GIVEN TEXT:
[Start of Attachment]

From Utilitywise to Utilitydumb? Losing sight of the customer

Article originally published on LinkedIn by Ben Dhesi, Business Development Director at Pulse Business Energy.

Article originally published on LinkedIn by Ben Dhesi, Business Development Director at Pulse Business Energy.

Given the announcements of the past year and my voyeuristic attendance of Utilitywise’s AGM in 2018, I’m not surprised by the company’s collapse, but still I feel sorry for the customers.

Why do businesses need energy brokers? This was the question I asked myself when I started my company in 2009. The answer, I realised, was because the business of understanding and choosing energy deals is not as easy as is seems. Business owners are happy to give away a small margin if it means not dealing with multiple suppliers and having to understand the different options and contract terms. So as long as you could put the customer first you could and still can provide a service that was valued and needed by small and large businesses alike.

A year ago I came across a video from Warren Buffett giving a speech to young entrepreneurs in which the central message was always put the customer first and the rest would take care of itself (see

When I saw it, I felt vindicated in my own business pursuits. I always try to give honest advice and the very best service to customers, irrespective of the cost to me or my business. Long term it has brought me success, but more importantly, success I can be proud of. “A genuine desire to delight the customer” as Buffet says. Today many of my customers, I’m proud to say, are my friends. Today when I go into a retail store or restaurant, I always look at the customer service as it tells me a great deal about the overall business, not just about the person serving me.

I came across Utilitywise many times over the years as they flooded the market with telesales operators, and on several occasions called my offices offering me cheap energy! When I met customers who had signed with Utilitywise they had often signed long term deals (3-5 years). A couple of years ago I was playing golf at my local club and with a chap who owned a local bakery. He told me he’d signed a long term deal with Utiliywise and wondered if he did the right thing. I stayed neutral and said “should be fine.” In fact, sometimes it was a good idea but very often it was not. There was no problem with Utilywise doing this if they thought it was best for the customer.

Over the last year Utilitywise’s stock began crashing so I began following their company announcements more closely. I wanted to know where the company was going wrong. It seemed to me from the announcements that they had a policy of paying sales staff upfront commission on any fixed energy deal they got the customer to sign. So, the longer the deal the more commission earned by the salesman. This seemed ludicrous to me from a cashpoint perspective as it meant paying the sales person upfront, before commission from the supplier was received. Ironically, the scandal ridden former AIM darling Quindell had operated similar practices in its energy services division a few years earlier.

[End of Attachment]

(Stored records)
[Start of Attachment]

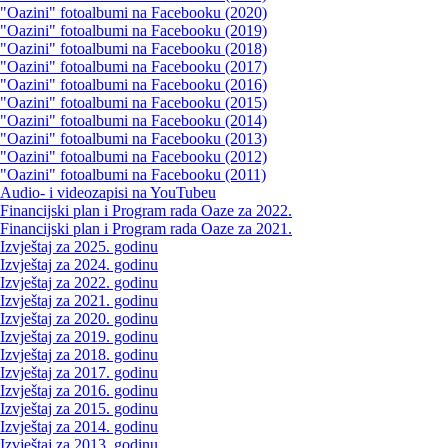
"Oazini" fotoalbumi na Facebooku (2020)
"Oazini" fotoalbumi na Facebooku (2019)
"Oazini" fotoalbumi na Facebooku (2018)
"Oazini" fotoalbumi na Facebooku (2017)
"Oazini" fotoalbumi na Facebooku (2016)
"Oazini" fotoalbumi na Facebooku (2015)
"Oazini" fotoalbumi na Facebooku (2014)
"Oazini" fotoalbumi na Facebooku (2013)
"Oazini" fotoalbumi na Facebooku (2012)
"Oazini" fotoalbumi na Facebooku (2011)
Audio- i videozapisi na YouTubeu
Financijski plan i Program rada Oaze za 2022.
Financijski plan i Program rada Oaze za 2021.
Izvještaj za 2025. godinu
Izvještaj za 2024. godinu
Izvještaj za 2022. godinu
Izvještaj za 2021. godinu
Izvještaj za 2020. godinu
Izvještaj za 2019. godinu
Izvještaj za 2018. godinu
Izvještaj za 2017. godinu
Izvještaj za 2016. godinu
Izvještaj za 2015. godinu
Izvještaj za 2014. godinu
Izvještaj za 2013. godinu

[End of Attachment]

According to the Utilitywise article, what commission policy did Utilitywise appear to have for its sales staff?

It paid sales staff upfront commission on any fixed energy deal they got the customer to sign.